This is how I am looking at/writing about/thinking of my topic for my Computers and Writing presentation. I am blogging a process here.
Since the topic is one which has been of interest to me for a while, I have multiple articles already noted or written on this blog (identified with a TCE: at the beginning). These are articles which are pertinent to where I am going/want to go with the paper.
Articles which are relevant to my Computers and Writing topic:
College for the Underclass
This is a blog post written by a member of the underclass about how she went to college, what she expected from it, and how she veered significantly off the expected path and became a college professor.
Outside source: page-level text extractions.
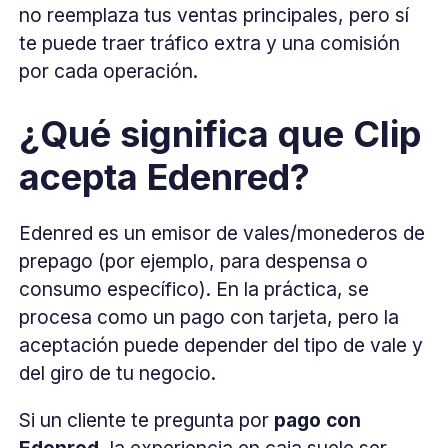
no reemplaza tus ventas principales, pero sí
te puede traer tráfico extra y una comisión
por cada operación.
¿Qué significa que Clip
acepta Edenred?
Edenred es un emisor de vales/monederos de
prepago (por ejemplo, para despensa o
consumo específico). En la práctica, se
procesa como un pago con tarjeta, pero la
aceptación puede depender del tipo de vale y
del giro de tu negocio.
Si un cliente te pregunta por
pago con
Edenred
, la experiencia en caja suele ser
It is well worth reading, especially if you have no personal experience with being an early person in your family to go to college.
TCE: Rethinking the Value of a College Degree is a post worth looking at, especially in light of the above article, which emphasizes that low SES and underclass students are coming to college to get better jobs.
TCE: An informal discussion of how computer use can be made accessible, particularly for students who are from a low socioeconomic background.
TCE: Notes on student retention
Student retention is an important concept for all college students, but it is especially important when talking about low socioeconomic status students.
TCE: Bad News for Community Colleges and the students that attend them.
This is especially important to look at since many low SES students go to community colleges, because they are near home and are less expensive than other colleges.
Study into relationship between physical environment and pupils’ attainment and behavioroffers something to think about.
The report’s chief author, Katy Owen, says she found that urban decay could “easily impact upon pupils and their teachers”. She says: “They may demonstrate poor behaviour in the classroom, have low self-esteem, little appetite for educational attainment and have little cultural or social capital to draw on. Their teachers may become disillusioned and frustrated with their limited ability to teach in a community where crime and incivility is rife.”